The standard method for interaction with computer applications has gone from being the command line to being the native GUI, to being the web form. We were awesome at verifying input when it came from the command line — that was simple. Then we were kind of ok verifying input in the native GUI, although quality varied a lot more.

Now we suck at verifying user input from web forms. The current state of code that verifies user input has both managed to take us back to the kindness of the command line when it comes to freedom of input and manages to check all the wrong kinds of things. Why is it so hard to write these checks? I suspect because people don’t really think much about them, and I bet there are more interesting things out there than to write user input verification.

These problems aren’t some beginner coder errors either — they’re rampant on even the biggest sites out there like paypal.

The most common field to get me snared is the phone number field. In 99% of all cases, the site assumes that all phone numbers in the entire world are formatted like US phone numbers. Not, as one could imagine, because I’m claiming to live in America — I clearly just told the site that I live in a European country. So anyway, inputting my actual phone number causes an “invalid phone number” error. Not that there is any mention whatsoever on the site about what the correct format of a phone number is (there are, in fact, even several ways of writing a US phone number).

This sets off a wildly unamusing guessing game of how to “convert” my phone number into a format the site will accept. This practice often costs the sites money as I end up giving up and going somewhere else, frustrated and unable to make a simple online purchase that didn’t really require that phone number anyway, did it?

Passwords

Another highly amusing game is the one where web sites try to force users to choose “secure” passwords by enforcing the formats of passwords. “You must have at least 6 characters, with at least one letter and one number”. Sounds good, except in general these passwords are restricted to only contain letters and numbers. Hold on, isn’t it common wisdom to include at least one non-alphanumeric character in a secure password?

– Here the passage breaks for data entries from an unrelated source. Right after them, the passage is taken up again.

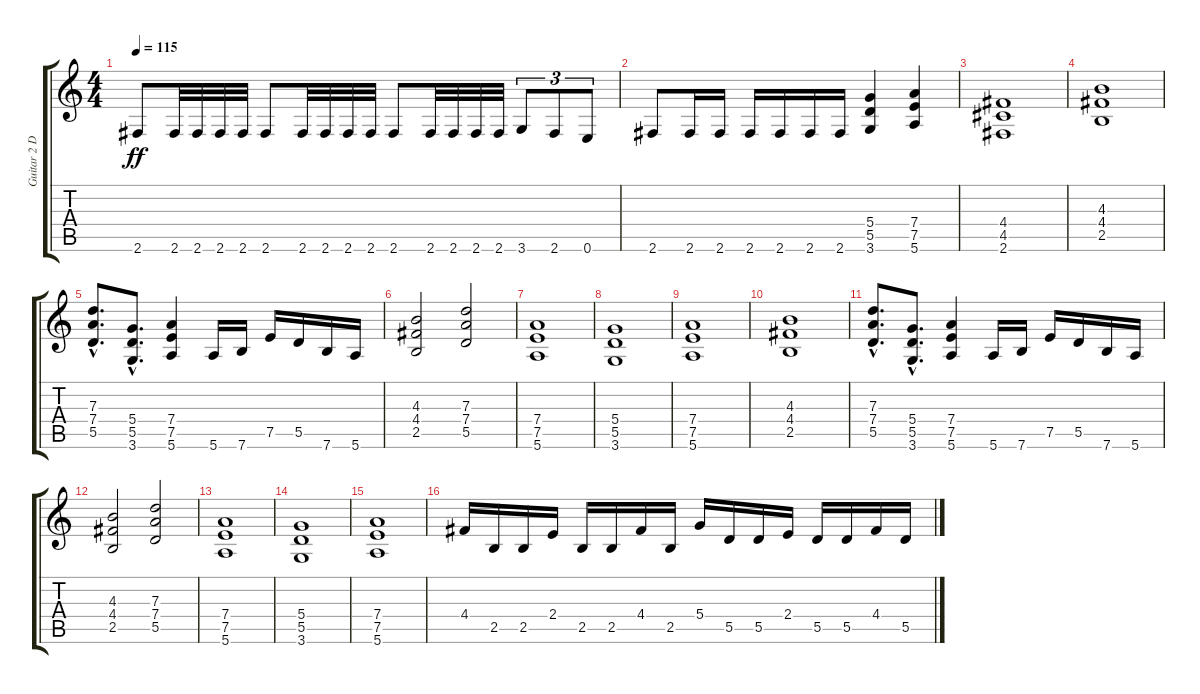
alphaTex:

\track ("Guitar 2 Distorted" "Guitar 2 D") {instrument distortionguitar}
\staff {score tabs}
\tuning (E4 B3 G3 D3 A2 E2) {hide}
\ts (4 4)
\tempo 115
\clef g2
\ks c
2.6.8{dy ff} 2.6.32 2.6.32 2.6.32 2.6.32 2.6.8 2.6.32 2.6.32 2.6.32 2.6.32 2.6.8 2.6.32 2.6.32 2.6.32 2.6.32 3.6.8{tu (3 2)} 2.6.8{tu (3 2)} 0.6.8{tu (3 2)} |
2.6.8 2.6.16 2.6.16 2.6.16 2.6.16 2.6.16 2.6.16 (5.4 5.5 3.6).4 (7.4 7.5 5.6).4 |
(4.4 4.5 2.6).1 |
(4.3 4.4 2.5).1 |
(7.3{hac} 7.4{hac} 5.5{hac}).8{d} (5.4{hac} 5.5{hac} 3.6{hac}).8{d} (7.4 7.5 5.6).4 5.6.16 7.6.16 7.5.16 5.5.16 7.6.16 5.6.16 |
(4.3 4.4 2.5).2 (7.3 7.4 5.5).2 |
(7.4 7.5 5.6).1 |
(5.4 5.5 3.6).1 |
(7.4 7.5 5.6).1 |
(4.3 4.4 2.5).1 |
(7.3{hac} 7.4{hac} 5.5{hac}).8{d} (5.4{hac} 5.5{hac} 3.6{hac}).8{d} (7.4 7.5 5.6).4 5.6.16 7.6.16 7.5.16 5.5.16 7.6.16 5.6.16 |
(4.3 4.4 2.5).2 (7.3 7.4 5.5).2 |
(7.4 7.5 5.6).1 |
(5.4 5.5 3.6).1 |
(7.4 7.5 5.6).1 |
4.4.16 2.5.16 2.5.16 2.4.16 2.5.16 2.5.16 4.4.16 2.5.16 5.4.16 5.5.16 5.5.16 2.4.16 5.5.16 5.5.16 4.4.16 5.5.16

As such, out of my set of passwords, the only password which tends to pass most password verifications is my least secure one. The idea that you could fix a social problem through technology is somewhat funny anyway — “password1″ is not more secure than “password” in any way that really matters.

The same thing applies to the old trick of forcing your users to change passwords every month. This can have two potential outcomes — users append a counter to the end of their password, and increment it every time they are forced to switch, or they keep a post-it note taped to their monitor with their current password. Neither outcome is a net gain in terms of security.

Some sites even let the user set a password which is then considered invalid when the user tries to log in (ebay, for instance,  has done this) — causing a prompt for a new password and much annoyance.

Format wars

Parsing stuff is what computers are good at. So forcing me to input something in a strict format is always a loss. Either separate the fields and force me to select the individual parts of a date separately or actually use all that computing power at your disposal to do your user a favor. Telling me you have no idea what I mean by “2009-12-21″ because you expected “20091221″ is annoying the user for no good reason, even if you told me to not include dashes.

If you find yourself in a situation where you need to verify input  from the web, take an extra minute to consider how you could make things as convenient as possible for the user, which ones of your assumptions only hold true for the region you live in… and when you’re done, whatever you do make sure you tell the user exactly what the expected format is.